▸ DIRECTIONS
With nothing left out, give the data back exactly.

(RECORD SET begins)

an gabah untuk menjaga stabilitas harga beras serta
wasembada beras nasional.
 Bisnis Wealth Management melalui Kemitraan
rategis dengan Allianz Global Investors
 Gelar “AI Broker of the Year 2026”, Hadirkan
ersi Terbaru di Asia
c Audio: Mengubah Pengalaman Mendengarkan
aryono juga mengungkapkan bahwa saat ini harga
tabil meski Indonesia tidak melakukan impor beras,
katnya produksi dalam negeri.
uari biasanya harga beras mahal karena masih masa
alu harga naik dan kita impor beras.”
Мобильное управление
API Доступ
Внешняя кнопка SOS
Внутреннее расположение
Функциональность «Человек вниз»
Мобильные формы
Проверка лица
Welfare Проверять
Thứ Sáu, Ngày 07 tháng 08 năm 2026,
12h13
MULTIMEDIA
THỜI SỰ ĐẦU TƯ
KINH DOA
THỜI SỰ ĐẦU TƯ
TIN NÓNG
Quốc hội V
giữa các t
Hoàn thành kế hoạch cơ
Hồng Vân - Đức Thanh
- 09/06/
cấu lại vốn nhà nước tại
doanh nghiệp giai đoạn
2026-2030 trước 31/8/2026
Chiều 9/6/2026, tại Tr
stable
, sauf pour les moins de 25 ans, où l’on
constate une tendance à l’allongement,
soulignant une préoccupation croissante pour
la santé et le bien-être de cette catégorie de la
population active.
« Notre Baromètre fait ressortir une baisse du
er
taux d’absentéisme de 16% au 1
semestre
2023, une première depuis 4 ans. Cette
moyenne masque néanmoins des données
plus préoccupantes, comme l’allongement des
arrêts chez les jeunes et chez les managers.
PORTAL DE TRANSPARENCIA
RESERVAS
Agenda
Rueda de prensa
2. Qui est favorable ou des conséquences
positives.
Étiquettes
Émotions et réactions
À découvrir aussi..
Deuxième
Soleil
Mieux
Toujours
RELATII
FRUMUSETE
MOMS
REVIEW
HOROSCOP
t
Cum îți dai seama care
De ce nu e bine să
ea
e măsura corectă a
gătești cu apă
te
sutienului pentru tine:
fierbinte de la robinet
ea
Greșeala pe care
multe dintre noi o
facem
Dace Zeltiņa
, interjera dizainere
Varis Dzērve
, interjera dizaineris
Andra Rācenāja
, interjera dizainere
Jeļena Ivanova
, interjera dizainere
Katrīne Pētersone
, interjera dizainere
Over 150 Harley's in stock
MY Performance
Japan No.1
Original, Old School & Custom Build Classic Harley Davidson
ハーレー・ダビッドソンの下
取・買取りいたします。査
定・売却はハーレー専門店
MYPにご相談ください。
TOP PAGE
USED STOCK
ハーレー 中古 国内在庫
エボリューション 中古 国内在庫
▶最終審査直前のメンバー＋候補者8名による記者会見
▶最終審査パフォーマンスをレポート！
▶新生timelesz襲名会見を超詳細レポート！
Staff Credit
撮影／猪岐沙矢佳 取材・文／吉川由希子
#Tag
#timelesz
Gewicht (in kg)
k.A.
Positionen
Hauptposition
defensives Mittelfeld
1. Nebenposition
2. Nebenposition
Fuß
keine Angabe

(RECORD SET ends)

▸ SOLUTION BELOW
an gabah untuk menjaga stabilitas harga beras serta
wasembada beras nasional.
 Bisnis Wealth Management melalui Kemitraan
rategis dengan Allianz Global Investors
 Gelar “AI Broker of the Year 2026”, Hadirkan
ersi Terbaru di Asia
c Audio: Mengubah Pengalaman Mendengarkan
aryono juga mengungkapkan bahwa saat ini harga
tabil meski Indonesia tidak melakukan impor beras,
katnya produksi dalam negeri.
uari biasanya harga beras mahal karena masih masa
alu harga naik dan kita impor beras.”
Мобильное управление
API Доступ
Внешняя кнопка SOS
Внутреннее расположение
Функциональность «Человек вниз»
Мобильные формы
Проверка лица
Welfare Проверять
Thứ Sáu, Ngày 07 tháng 08 năm 2026,
12h13
MULTIMEDIA
THỜI SỰ ĐẦU TƯ
KINH DOA
THỜI SỰ ĐẦU TƯ
TIN NÓNG
Quốc hội V
giữa các t
Hoàn thành kế hoạch cơ
Hồng Vân - Đức Thanh
- 09/06/
cấu lại vốn nhà nước tại
doanh nghiệp giai đoạn
2026-2030 trước 31/8/2026
Chiều 9/6/2026, tại Tr
stable
, sauf pour les moins de 25 ans, où l’on
constate une tendance à l’allongement,
soulignant une préoccupation croissante pour
la santé et le bien-être de cette catégorie de la
population active.
« Notre Baromètre fait ressortir une baisse du
er
taux d’absentéisme de 16% au 1
semestre
2023, une première depuis 4 ans. Cette
moyenne masque néanmoins des données
plus préoccupantes, comme l’allongement des
arrêts chez les jeunes et chez les managers.
PORTAL DE TRANSPARENCIA
RESERVAS
Agenda
Rueda de prensa
2. Qui est favorable ou des conséquences
positives.
Étiquettes
Émotions et réactions
À découvrir aussi..
Deuxième
Soleil
Mieux
Toujours
RELATII
FRUMUSETE
MOMS
REVIEW
HOROSCOP
t
Cum îți dai seama care
De ce nu e bine să
ea
e măsura corectă a
gătești cu apă
te
sutienului pentru tine:
fierbinte de la robinet
ea
Greșeala pe care
multe dintre noi o
facem
Dace Zeltiņa
, interjera dizainere
Varis Dzērve
, interjera dizaineris
Andra Rācenāja
, interjera dizainere
Jeļena Ivanova
, interjera dizainere
Katrīne Pētersone
, interjera dizainere
Over 150 Harley's in stock
MY Performance
Japan No.1
Original, Old School & Custom Build Classic Harley Davidson
ハーレー・ダビッドソンの下
取・買取りいたします。査
定・売却はハーレー専門店
MYPにご相談ください。
TOP PAGE
USED STOCK
ハーレー 中古 国内在庫
エボリューション 中古 国内在庫
▶最終審査直前のメンバー＋候補者8名による記者会見
▶最終審査パフォーマンスをレポート！
▶新生timelesz襲名会見を超詳細レポート！
Staff Credit
撮影／猪岐沙矢佳 取材・文／吉川由希子
#Tag
#timelesz
Gewicht (in kg)
k.A.
Positionen
Hauptposition
defensives Mittelfeld
1. Nebenposition
2. Nebenposition
Fuß
keine Angabe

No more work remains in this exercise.